Posted : 12 years, 2 months ago on 18 February 2012 01:06

Mine is a simple truth- clowns are scary. "The Last Circus" takes full advantage of that, combining clownspoitation with surrealism, graphic violence, and scenes so bizarre they approach dark comedy. Then it falls apart. Halfway through the depraved goodness and spectacle of oddity, it takes a nosedive and lands directly in the loo. And flushes itself.

The setting is Madrid, 1973. Javier (the pot-bellied, goggle-eyed, and grim Carlos Areces) becomes a clown, but not the kind you might expect. Rather than making his living on gleeful gags and slapstick, he is sad on life and on stage.

When Javier arrives at the broken-down circus with which he seeks employment, he meets a group of oddballs- a stuntsman, two quarreling animal owners, a man enamored with his highly aggressive elephant.

And Natalia. Against his own best interest, Javier falls for Natalia (Carolina Bang,) despite the fact that her boyfriend Sergio (Antonio de la Torres) is a woman-beating drinker... and his boss. And he doesn't stop at women. A foolish decision, yes. But Javier isn't the first man to get stupid over a woman.

Sergio is the worst kind of useless so-and-so, thoroughly convinced of his own love for Natalia. Natalia seems to like being hurt, which is true of some women, but the film seems to approach misogyny as Natalia continually lays herself down at Sergio's feet and puts Javier in danger.

It could have been good. the violence, the relentless strangeness, the depiction of Javier's degradation at the hands of Sergio and others and his resulting inhumanity- but as the film releases a bombastic onslaught of clown fights, machine gun-fire and explosions, it increases in both pretentiousness and implausibility. By the time Javier becomes the vengeful clown, there is no character to root for and no reason to care.

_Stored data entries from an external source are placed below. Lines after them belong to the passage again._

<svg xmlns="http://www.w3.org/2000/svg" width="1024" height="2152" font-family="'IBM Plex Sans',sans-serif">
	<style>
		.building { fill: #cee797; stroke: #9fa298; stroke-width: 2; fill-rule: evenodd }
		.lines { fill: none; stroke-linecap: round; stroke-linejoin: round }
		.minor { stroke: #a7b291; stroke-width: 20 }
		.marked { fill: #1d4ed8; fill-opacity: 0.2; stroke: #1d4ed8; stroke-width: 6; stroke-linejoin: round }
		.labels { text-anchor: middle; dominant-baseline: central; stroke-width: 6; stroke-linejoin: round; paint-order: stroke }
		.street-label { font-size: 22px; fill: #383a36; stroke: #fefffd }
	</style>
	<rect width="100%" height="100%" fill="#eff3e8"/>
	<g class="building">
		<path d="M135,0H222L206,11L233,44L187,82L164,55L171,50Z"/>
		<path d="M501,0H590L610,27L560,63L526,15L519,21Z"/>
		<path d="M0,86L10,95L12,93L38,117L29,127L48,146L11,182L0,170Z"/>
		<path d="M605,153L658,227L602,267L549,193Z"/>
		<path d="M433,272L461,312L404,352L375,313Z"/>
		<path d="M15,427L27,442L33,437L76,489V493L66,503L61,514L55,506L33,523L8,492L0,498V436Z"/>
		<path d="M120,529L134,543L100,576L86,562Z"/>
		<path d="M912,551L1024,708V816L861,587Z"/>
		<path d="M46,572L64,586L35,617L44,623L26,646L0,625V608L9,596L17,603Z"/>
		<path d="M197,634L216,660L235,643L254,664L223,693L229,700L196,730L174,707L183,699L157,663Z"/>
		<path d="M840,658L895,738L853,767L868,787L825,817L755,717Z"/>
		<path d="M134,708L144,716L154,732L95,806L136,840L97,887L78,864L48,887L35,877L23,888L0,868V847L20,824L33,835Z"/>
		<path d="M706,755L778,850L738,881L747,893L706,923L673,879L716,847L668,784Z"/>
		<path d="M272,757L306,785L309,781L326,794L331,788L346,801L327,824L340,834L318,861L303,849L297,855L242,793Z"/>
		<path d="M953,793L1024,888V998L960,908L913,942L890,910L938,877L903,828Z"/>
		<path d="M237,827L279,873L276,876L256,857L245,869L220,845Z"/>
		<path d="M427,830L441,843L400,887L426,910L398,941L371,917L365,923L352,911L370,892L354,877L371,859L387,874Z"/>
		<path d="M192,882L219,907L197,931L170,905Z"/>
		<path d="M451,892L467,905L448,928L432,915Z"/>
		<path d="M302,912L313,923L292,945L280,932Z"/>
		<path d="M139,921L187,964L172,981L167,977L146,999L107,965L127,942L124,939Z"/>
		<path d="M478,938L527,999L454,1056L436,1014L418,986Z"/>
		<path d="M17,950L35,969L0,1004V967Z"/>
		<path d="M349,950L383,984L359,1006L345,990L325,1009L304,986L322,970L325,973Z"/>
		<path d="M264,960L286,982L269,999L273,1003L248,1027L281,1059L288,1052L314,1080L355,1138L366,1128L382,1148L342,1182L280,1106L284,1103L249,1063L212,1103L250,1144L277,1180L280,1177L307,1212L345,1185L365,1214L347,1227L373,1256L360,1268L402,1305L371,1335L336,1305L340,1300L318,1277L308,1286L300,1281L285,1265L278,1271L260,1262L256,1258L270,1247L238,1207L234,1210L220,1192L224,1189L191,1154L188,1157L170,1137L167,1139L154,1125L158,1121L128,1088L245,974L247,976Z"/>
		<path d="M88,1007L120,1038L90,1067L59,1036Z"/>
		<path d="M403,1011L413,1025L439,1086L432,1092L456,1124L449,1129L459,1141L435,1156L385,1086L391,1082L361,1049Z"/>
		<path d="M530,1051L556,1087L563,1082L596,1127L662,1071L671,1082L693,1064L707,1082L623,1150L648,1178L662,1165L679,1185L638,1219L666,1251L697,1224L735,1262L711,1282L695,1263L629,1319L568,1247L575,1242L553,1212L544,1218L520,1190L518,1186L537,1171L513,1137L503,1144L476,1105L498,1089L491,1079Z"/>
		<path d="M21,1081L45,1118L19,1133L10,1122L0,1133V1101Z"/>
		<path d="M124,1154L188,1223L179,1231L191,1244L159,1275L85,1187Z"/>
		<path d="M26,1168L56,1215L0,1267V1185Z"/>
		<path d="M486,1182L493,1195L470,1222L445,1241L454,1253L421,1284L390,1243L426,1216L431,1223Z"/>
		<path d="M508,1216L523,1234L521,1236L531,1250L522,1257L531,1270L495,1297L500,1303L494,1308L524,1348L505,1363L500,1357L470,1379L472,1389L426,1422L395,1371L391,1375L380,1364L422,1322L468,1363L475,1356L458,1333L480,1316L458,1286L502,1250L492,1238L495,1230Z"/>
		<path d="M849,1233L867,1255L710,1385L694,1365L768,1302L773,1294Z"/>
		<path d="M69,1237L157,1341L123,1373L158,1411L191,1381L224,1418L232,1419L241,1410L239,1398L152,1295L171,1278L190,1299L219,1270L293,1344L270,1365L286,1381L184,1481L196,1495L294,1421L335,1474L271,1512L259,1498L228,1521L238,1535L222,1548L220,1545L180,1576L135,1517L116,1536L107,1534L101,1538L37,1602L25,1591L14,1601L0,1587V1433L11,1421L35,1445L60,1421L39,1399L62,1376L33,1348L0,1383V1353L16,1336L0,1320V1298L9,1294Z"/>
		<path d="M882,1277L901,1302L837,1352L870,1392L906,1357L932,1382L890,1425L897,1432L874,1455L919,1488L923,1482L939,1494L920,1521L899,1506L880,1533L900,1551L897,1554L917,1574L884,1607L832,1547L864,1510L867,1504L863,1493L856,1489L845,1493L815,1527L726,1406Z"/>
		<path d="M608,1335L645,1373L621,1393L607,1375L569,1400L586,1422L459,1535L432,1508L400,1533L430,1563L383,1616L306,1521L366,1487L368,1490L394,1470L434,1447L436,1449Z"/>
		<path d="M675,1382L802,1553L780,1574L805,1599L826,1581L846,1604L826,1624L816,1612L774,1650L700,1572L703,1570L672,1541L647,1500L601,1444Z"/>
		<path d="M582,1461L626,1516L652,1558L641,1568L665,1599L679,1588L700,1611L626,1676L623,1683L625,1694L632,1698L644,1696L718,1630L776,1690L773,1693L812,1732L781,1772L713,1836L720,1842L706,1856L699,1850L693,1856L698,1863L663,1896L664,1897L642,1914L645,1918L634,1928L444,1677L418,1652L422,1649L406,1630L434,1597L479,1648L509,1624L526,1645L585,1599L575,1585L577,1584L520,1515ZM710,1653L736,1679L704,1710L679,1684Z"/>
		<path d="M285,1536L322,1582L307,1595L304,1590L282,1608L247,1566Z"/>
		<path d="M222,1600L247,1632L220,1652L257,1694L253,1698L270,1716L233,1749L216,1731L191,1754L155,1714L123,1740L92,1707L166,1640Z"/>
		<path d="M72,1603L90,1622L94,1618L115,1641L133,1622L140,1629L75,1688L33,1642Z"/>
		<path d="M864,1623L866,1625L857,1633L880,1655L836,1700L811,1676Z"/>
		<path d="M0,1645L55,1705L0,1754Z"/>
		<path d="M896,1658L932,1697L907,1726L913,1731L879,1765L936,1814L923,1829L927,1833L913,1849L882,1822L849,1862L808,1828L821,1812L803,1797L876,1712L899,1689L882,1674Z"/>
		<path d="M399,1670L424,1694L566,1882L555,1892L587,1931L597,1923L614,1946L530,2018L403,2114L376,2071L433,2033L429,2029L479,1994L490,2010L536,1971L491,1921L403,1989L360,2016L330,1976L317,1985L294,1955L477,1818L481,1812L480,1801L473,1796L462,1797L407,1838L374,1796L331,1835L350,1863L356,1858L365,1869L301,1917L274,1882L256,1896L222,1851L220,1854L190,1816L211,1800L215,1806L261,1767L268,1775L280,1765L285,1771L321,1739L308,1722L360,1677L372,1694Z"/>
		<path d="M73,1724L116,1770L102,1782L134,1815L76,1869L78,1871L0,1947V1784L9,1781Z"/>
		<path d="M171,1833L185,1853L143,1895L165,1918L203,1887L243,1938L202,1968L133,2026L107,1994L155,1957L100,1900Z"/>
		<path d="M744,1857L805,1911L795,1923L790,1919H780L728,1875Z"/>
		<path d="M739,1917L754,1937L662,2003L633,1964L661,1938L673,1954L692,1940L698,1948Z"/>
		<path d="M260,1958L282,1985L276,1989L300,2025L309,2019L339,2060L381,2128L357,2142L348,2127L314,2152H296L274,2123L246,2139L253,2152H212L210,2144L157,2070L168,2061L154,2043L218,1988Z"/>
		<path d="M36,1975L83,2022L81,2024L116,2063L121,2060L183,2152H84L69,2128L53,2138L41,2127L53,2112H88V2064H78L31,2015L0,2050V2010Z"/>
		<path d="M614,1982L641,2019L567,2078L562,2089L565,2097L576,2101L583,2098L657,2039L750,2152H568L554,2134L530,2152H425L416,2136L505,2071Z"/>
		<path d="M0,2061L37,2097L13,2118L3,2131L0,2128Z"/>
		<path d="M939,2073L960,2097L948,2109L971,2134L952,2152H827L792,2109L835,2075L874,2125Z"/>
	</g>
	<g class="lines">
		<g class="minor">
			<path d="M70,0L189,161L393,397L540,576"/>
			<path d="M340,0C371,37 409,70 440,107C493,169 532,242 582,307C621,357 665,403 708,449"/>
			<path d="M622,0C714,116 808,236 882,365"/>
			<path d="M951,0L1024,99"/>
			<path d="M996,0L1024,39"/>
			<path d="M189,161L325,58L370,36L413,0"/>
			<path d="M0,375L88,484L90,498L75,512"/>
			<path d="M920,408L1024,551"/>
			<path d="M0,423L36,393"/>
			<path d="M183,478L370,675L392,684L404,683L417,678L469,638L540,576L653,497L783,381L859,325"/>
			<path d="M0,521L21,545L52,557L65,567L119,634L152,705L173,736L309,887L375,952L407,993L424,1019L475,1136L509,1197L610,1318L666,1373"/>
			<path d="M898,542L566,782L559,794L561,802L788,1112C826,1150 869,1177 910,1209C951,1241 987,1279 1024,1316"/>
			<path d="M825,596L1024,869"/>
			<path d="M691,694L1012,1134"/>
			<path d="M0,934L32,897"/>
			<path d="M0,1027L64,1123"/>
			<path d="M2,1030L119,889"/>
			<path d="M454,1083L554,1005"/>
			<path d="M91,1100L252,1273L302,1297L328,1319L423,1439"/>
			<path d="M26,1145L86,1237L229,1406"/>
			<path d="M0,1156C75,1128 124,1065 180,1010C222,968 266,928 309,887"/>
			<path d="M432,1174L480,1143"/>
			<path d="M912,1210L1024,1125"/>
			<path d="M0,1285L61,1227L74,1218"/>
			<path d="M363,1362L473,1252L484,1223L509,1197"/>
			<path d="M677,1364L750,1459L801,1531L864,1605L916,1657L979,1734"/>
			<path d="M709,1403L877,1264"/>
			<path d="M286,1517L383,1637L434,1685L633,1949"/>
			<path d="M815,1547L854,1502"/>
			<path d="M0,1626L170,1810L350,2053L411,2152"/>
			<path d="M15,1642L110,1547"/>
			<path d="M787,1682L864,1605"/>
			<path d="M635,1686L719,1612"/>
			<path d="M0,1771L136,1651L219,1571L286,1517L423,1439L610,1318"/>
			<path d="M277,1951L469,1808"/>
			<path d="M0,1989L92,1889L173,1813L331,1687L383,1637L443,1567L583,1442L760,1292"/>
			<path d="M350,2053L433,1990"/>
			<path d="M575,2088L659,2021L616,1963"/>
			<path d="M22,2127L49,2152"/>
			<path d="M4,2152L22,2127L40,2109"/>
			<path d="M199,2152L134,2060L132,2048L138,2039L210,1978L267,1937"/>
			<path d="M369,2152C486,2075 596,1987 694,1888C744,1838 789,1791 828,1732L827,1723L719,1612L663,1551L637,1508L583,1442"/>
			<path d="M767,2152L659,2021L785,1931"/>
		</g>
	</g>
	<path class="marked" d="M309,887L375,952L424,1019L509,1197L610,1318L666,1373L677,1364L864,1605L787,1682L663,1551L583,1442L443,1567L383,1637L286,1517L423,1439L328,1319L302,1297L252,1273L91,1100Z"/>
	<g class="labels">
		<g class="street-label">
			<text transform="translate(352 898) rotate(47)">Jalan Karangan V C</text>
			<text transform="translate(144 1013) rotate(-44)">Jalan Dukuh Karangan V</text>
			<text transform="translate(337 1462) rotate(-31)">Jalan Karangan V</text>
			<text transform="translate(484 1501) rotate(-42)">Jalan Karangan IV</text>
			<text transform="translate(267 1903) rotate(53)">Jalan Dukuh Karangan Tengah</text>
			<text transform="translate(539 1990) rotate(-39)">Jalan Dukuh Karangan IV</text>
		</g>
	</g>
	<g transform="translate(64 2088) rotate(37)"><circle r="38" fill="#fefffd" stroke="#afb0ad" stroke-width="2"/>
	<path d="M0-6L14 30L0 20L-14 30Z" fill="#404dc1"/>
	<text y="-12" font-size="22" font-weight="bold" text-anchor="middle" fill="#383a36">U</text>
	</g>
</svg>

Although lead actor Carlos Areces is decent and Antonio de la Torres (Sergio) is plausibly repugnant, Carolina Bang as the love interest seems to be taking overacting lessons from the Daniel Radcliffe and Megan Fox school of acting. Her scream is grating enough to make you want to smack her, and the fact that I made that statement of a dating violence victim is saying something. I'm not ruthless, she's just that annoying.

Pair the beginning of "The Last Circus" with just about any other conceivable ending and it becomes a winner. Give it this ending, and it fails. The ending is ludicrous, incomprehensible, and quite simply, a bore. You have been warned.